In this e-book we’re going to clear up that confusion. We’re going to break the problem down into specific steps and educate on each step. For best results, you want to do these steps in order:
- How Much Life Insurance
- Best Type of Life Insurance
- Best Life Insurance Company
By focusing on those steps, in that order, you will end up with proper insurance coverage.
However before we get into details let’s look at a basic principle of life insurance that will underpin our decisions – catastrophic financial loss.
Catastrophic Financial Loss
Before we begin I want to introduce an underlying insurance concept that will help us evaluate if we’re making the right decision. We’re going to apply the term ‘catastrophic financial loss’ as a reasonability test for our insurance decisions. We want our choices to meet all three of the words in the term; if our decision fails any of these three tests then either we are making a poor decision or we’re using life insurance for something other than pure insurance needs (which is fine, as long as you’re aware of this).
- Catastrophic – if we are using insurance to cover a loss, the amount of the loss should be catastrophic; i.e. it should be a loss that we can’t easily recovered from. A counter example to this would be consumer warranties. e.g. If you break your $800 iphone that’s no fun, but it’s not life altering. This is why most consumer advocates advise not to purchase electronic warranties. Conversely if you total your $30,000 car that would be much more of a catastrophic loss and thus something you should insure.
- Financial – When determining our insurance needs, what we are seeking to cover should be financial. This is in contrast to insuring a need that is emotional. e.g. If you’re buying life insurance to gift your grandchildren some money on your passing, the amount isn’t financial – you’re making this decision based on emotions. In this case our insurance purchase would fail the financial test. Again, that’s fine as long as we’re aware and educated on what we’re doing.

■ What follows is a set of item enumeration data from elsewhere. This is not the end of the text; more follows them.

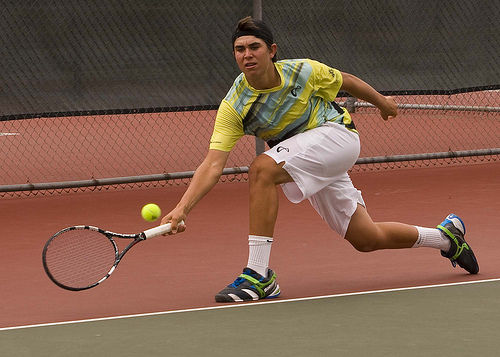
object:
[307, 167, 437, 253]
leg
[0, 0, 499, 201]
fence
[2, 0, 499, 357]
tennis court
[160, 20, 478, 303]
man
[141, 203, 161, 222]
tennis ball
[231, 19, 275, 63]
cap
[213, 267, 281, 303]
foot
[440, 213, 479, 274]
foot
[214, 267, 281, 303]
sneakers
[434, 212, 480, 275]
sneakers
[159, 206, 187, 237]
hand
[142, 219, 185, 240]
white handle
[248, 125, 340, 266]
leg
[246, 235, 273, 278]
sock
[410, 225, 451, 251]
sock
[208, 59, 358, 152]
shirt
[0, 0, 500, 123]
tarp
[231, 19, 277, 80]
head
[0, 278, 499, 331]
line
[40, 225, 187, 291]
racket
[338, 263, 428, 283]
ground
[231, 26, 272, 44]
headband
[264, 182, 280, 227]
muscle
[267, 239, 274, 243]
nike brand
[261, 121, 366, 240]
shorts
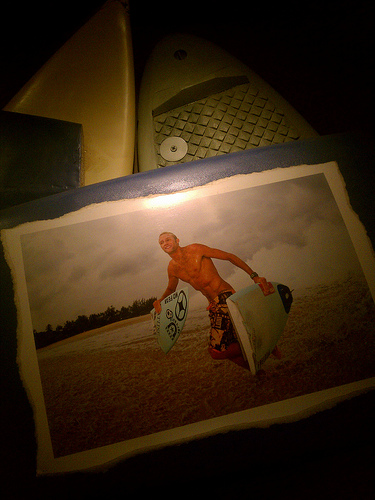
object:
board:
[0, 0, 323, 212]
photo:
[0, 160, 375, 474]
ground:
[84, 330, 236, 407]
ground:
[33, 259, 374, 459]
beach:
[59, 334, 211, 398]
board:
[225, 279, 293, 375]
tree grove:
[30, 294, 155, 350]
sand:
[33, 278, 373, 460]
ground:
[37, 280, 373, 455]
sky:
[19, 170, 358, 335]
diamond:
[153, 83, 305, 173]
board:
[147, 67, 316, 173]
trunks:
[202, 289, 245, 352]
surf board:
[150, 281, 294, 375]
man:
[153, 232, 281, 380]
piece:
[146, 287, 195, 357]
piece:
[224, 281, 294, 377]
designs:
[150, 285, 190, 355]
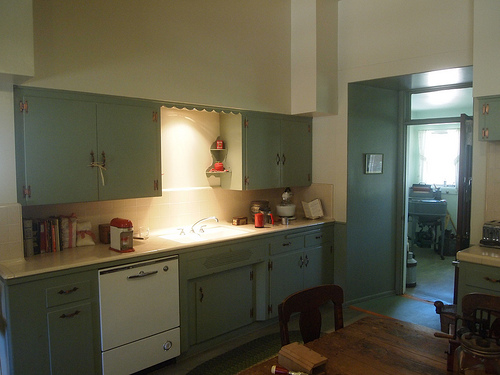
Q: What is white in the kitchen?
A: The walls.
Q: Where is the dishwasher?
A: In the kitchen.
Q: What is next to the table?
A: A chair.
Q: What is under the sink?
A: A cabinet.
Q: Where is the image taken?
A: Kitchen.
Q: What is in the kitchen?
A: Table.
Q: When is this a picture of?
A: A kitchen.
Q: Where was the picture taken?
A: Inside the house.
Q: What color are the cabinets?
A: Blue.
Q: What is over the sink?
A: A light.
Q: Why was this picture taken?
A: To show off the room.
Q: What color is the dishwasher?
A: White.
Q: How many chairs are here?
A: One.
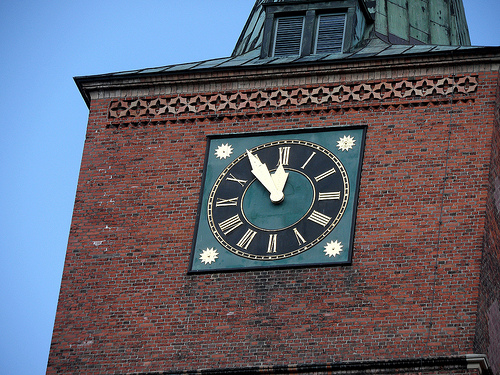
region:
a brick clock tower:
[33, 0, 493, 365]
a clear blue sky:
[1, 0, 54, 313]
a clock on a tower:
[194, 125, 354, 267]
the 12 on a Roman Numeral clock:
[273, 141, 292, 166]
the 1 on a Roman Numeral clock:
[299, 144, 318, 172]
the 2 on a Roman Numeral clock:
[311, 160, 337, 182]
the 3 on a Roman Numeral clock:
[316, 187, 343, 203]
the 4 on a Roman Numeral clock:
[305, 202, 331, 228]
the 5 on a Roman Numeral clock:
[287, 225, 303, 245]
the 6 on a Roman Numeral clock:
[266, 230, 278, 257]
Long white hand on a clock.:
[244, 148, 283, 201]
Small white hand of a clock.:
[268, 161, 290, 202]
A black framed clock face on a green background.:
[187, 122, 370, 275]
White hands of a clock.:
[241, 148, 290, 203]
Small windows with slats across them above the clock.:
[268, 8, 348, 59]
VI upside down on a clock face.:
[265, 233, 277, 254]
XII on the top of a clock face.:
[275, 145, 291, 165]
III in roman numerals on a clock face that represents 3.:
[315, 190, 341, 201]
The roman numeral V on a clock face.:
[291, 226, 306, 246]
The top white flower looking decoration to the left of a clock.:
[213, 143, 234, 158]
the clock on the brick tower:
[207, 139, 351, 260]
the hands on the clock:
[245, 146, 290, 202]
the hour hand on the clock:
[269, 163, 289, 201]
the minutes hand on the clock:
[245, 147, 285, 204]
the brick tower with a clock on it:
[42, 4, 495, 374]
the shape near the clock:
[335, 133, 355, 149]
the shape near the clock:
[322, 238, 342, 255]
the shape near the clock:
[199, 247, 218, 265]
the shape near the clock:
[213, 142, 233, 159]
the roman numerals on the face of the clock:
[214, 146, 340, 253]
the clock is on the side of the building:
[178, 115, 370, 271]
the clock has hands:
[232, 142, 290, 209]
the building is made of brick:
[86, 170, 155, 329]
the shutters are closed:
[260, 9, 347, 59]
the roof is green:
[387, 7, 433, 39]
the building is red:
[217, 289, 323, 342]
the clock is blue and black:
[190, 122, 365, 275]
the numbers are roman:
[306, 142, 346, 233]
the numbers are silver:
[237, 210, 308, 260]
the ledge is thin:
[285, 358, 459, 371]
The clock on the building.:
[185, 123, 378, 273]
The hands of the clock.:
[242, 145, 289, 200]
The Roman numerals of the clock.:
[215, 138, 340, 253]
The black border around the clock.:
[183, 126, 370, 274]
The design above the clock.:
[110, 71, 482, 111]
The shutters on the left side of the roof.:
[270, 10, 304, 52]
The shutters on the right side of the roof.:
[315, 7, 350, 57]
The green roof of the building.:
[70, 0, 498, 72]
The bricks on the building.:
[52, 89, 498, 374]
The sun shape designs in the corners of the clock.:
[194, 133, 355, 266]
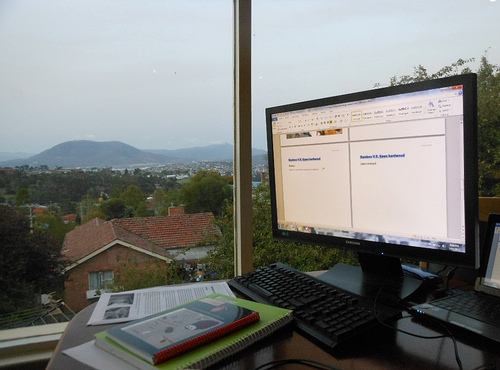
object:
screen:
[266, 74, 480, 270]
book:
[104, 295, 262, 366]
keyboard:
[226, 261, 397, 353]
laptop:
[408, 212, 499, 345]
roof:
[110, 209, 223, 250]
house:
[56, 220, 173, 312]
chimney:
[168, 202, 184, 216]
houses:
[107, 211, 224, 276]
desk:
[48, 272, 500, 369]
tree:
[197, 177, 225, 212]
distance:
[0, 136, 237, 217]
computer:
[261, 72, 484, 330]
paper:
[87, 279, 234, 326]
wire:
[373, 279, 451, 340]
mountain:
[31, 138, 161, 169]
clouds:
[166, 46, 218, 78]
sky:
[1, 0, 500, 157]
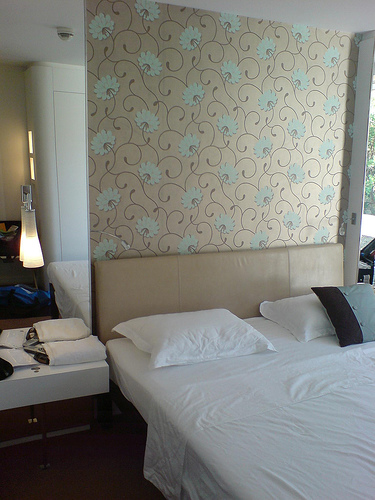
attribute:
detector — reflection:
[55, 25, 74, 41]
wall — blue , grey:
[84, 0, 347, 258]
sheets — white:
[196, 367, 337, 426]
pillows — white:
[117, 303, 339, 361]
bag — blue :
[1, 279, 59, 320]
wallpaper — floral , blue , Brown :
[84, 5, 345, 249]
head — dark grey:
[115, 236, 352, 343]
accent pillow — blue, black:
[313, 285, 373, 351]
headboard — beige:
[95, 241, 350, 345]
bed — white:
[149, 313, 345, 451]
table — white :
[0, 366, 128, 409]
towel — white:
[39, 318, 79, 336]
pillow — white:
[113, 303, 273, 374]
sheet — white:
[105, 315, 374, 498]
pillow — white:
[125, 309, 280, 371]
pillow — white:
[258, 294, 328, 344]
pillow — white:
[314, 282, 371, 349]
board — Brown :
[67, 242, 373, 317]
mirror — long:
[5, 14, 131, 363]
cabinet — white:
[26, 61, 91, 268]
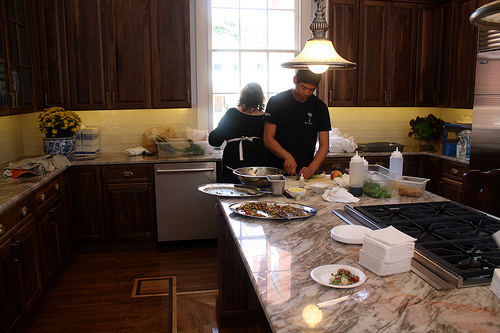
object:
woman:
[208, 82, 268, 184]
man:
[264, 70, 332, 180]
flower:
[36, 107, 83, 138]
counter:
[0, 149, 225, 214]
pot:
[43, 136, 76, 161]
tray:
[229, 200, 317, 220]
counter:
[216, 170, 500, 333]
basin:
[232, 166, 284, 187]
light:
[281, 38, 357, 74]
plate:
[310, 261, 368, 291]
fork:
[317, 288, 370, 308]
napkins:
[358, 225, 418, 276]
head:
[293, 69, 321, 100]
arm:
[263, 98, 292, 156]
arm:
[308, 114, 329, 166]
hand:
[284, 159, 297, 175]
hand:
[299, 166, 314, 179]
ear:
[293, 76, 298, 85]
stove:
[353, 201, 500, 281]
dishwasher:
[153, 162, 216, 242]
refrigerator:
[467, 27, 500, 171]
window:
[211, 0, 301, 130]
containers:
[159, 141, 214, 156]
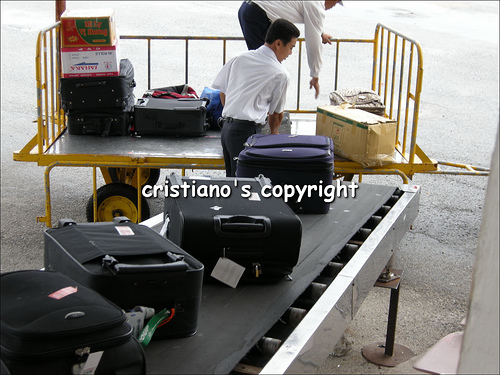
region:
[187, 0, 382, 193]
Two men handling luggage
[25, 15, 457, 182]
Luggage on a cart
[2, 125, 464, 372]
Luggage on a conveyor belt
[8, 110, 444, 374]
A conveyor belt used for luggage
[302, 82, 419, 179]
A cardboard box on a car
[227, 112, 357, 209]
One blue suitcase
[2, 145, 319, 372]
Three black suitcases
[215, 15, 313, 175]
Man wearing white shirt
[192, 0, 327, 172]
Man wearing black pants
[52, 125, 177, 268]
Wheels on a luggage cart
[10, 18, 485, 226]
yellow painted metal luggage cart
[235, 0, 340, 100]
person on luggage cart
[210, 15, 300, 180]
man next to luggage cart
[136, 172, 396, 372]
black rubber belt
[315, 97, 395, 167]
long cardboard box on luggage cart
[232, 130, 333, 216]
navy blue luggage on belt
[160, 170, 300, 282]
black luggage on belt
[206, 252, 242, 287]
white name tag on luggage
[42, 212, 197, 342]
black luggage on belt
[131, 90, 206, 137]
black luggage on cart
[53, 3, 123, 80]
Two cardboard boxes stacked on top of each other.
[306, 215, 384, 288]
Conveyor belt used for carrying luggage.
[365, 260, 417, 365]
Rusted, steel component for support.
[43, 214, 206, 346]
Black suitcase traveling on the belt.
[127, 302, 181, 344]
Several luggage tags showing destination.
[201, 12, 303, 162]
Man lifting the luggage and moving it.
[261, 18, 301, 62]
Man with black hair.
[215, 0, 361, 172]
Two men working together at the airport.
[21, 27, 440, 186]
Large yellow cart used to transport the luggage from one location to another.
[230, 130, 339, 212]
Blue suitcase at the end of the belt.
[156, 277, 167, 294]
the luggage is black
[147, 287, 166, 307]
the luggage is black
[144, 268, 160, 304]
the luggage is black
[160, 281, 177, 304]
the luggage is black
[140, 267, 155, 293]
the luggage is black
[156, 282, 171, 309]
the luggage is black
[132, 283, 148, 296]
the luggage is black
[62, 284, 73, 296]
the tag is red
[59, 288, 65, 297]
the tag is red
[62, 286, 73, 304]
the tag is red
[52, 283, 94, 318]
the tag is red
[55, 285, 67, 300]
the tag is red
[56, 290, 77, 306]
the tag is red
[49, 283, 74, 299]
the tag is red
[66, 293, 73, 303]
the tag is red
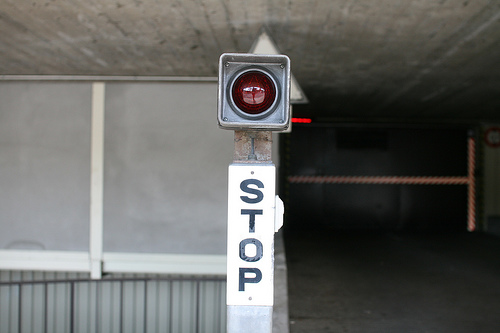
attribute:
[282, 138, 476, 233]
rod — twisted steel, t-shaped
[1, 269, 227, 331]
railing — thin, metal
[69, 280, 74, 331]
spoke — metal, thin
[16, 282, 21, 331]
spoke — metal, thin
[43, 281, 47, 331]
spoke — metal, thin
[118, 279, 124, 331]
spoke — metal, thin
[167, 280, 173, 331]
spoke — metal, thin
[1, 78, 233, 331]
wall — gray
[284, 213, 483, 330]
flooring — dark, concrete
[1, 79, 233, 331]
area — white, paneled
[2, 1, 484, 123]
ceiling — concrete, gray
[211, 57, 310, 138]
light — red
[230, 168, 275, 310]
sign — white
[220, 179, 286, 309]
writing — black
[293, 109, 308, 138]
illumination — red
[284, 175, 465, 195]
line — orange, striped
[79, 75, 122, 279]
line — white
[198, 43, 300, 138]
light — round, red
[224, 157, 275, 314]
sign — white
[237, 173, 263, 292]
letters — black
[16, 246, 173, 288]
frame — white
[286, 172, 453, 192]
pole — horizontal, striped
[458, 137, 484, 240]
pole — striped, verticle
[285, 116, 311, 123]
light — bright, red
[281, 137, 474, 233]
pole barrier — metal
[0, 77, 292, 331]
wall — white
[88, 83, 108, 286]
stripe — vertical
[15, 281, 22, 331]
fence post — small, iron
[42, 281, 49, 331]
fence post — small, iron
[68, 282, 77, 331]
fence post — small, iron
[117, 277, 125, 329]
fence post — small, iron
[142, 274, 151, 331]
fence post — small, iron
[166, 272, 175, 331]
fence post — small, iron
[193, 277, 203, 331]
fence post — small, iron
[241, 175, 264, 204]
letter — black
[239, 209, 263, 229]
letter — black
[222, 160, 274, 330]
post — white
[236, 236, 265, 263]
letter — black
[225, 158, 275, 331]
sign — white, black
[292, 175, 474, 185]
bar — red, white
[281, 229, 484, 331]
road — concrete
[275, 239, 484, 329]
road — concrete, gray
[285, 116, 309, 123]
neon light — red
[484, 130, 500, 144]
sign — red, white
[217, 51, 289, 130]
light — red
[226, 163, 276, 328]
stop sign — vertical, white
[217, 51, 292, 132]
traffic light — camera-like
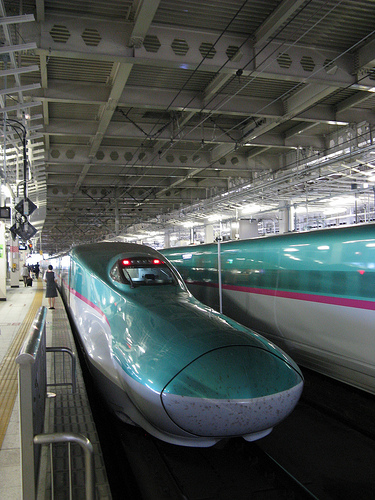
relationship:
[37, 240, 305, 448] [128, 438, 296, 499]
train on railway track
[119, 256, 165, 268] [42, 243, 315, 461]
headlights on train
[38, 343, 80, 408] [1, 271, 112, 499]
metal bar on sidewalk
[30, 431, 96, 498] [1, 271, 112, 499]
metal bar on sidewalk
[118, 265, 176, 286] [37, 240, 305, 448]
screen on train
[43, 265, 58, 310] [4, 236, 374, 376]
woman at station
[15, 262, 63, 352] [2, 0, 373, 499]
sidewalk at train station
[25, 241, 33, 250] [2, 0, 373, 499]
traffic signal at train station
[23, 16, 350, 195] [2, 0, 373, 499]
roofing at train station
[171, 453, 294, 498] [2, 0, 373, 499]
railway track at train station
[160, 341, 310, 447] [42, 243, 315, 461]
train front of train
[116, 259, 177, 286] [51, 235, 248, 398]
windshield of train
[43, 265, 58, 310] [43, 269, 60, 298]
woman in dress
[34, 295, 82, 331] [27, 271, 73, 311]
shoes of woman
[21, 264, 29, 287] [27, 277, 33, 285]
woman rolls luggage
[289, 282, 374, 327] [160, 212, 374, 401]
stripe on train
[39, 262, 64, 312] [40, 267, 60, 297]
woman wears dress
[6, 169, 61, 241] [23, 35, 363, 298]
signs in station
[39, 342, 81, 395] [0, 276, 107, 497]
railing on platform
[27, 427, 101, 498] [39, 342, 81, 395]
railing on railing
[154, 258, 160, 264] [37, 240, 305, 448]
light front train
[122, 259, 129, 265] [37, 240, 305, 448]
headlights front train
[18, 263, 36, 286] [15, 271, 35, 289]
woman rolling luggage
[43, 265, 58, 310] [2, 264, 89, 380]
woman on platform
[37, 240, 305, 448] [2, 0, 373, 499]
train in train station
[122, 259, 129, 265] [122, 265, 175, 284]
headlights on windshield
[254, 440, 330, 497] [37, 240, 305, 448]
tracks for train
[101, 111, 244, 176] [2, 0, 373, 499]
cables at train station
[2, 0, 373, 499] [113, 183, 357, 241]
train station has lights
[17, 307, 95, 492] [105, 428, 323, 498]
safety railing near train track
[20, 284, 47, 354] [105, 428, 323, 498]
safety line near train track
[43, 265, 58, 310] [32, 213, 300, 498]
woman next train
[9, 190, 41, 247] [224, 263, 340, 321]
signs in station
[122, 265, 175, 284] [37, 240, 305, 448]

- Loss – For insurance to make sense, we need to suffer a loss. If there’s no loss then we’re participating in a lottery. With both insurance and lotteries a bunch of people contribute ‘premiums’ into a pool; a random event happens that selects someone from the pool and that person receives the grouped proceeds from the pool (either you get lottery winnings, or an insurance payout). The difference is that with a lottery wealth is being created that wasn’t there before. With insurance we’re replacing lost wealth and returning us to the same position we were before. e.g. lets say you purchase mortgage life insurance to cover your mortgage. If you die, what happens to the mortgage? Nothing – there’s no loss. This tells us that we’re looking at the wrong thing – in this case we probably want to be looking at the income that’s being used to pay our mortgage. And your income is lost upon death.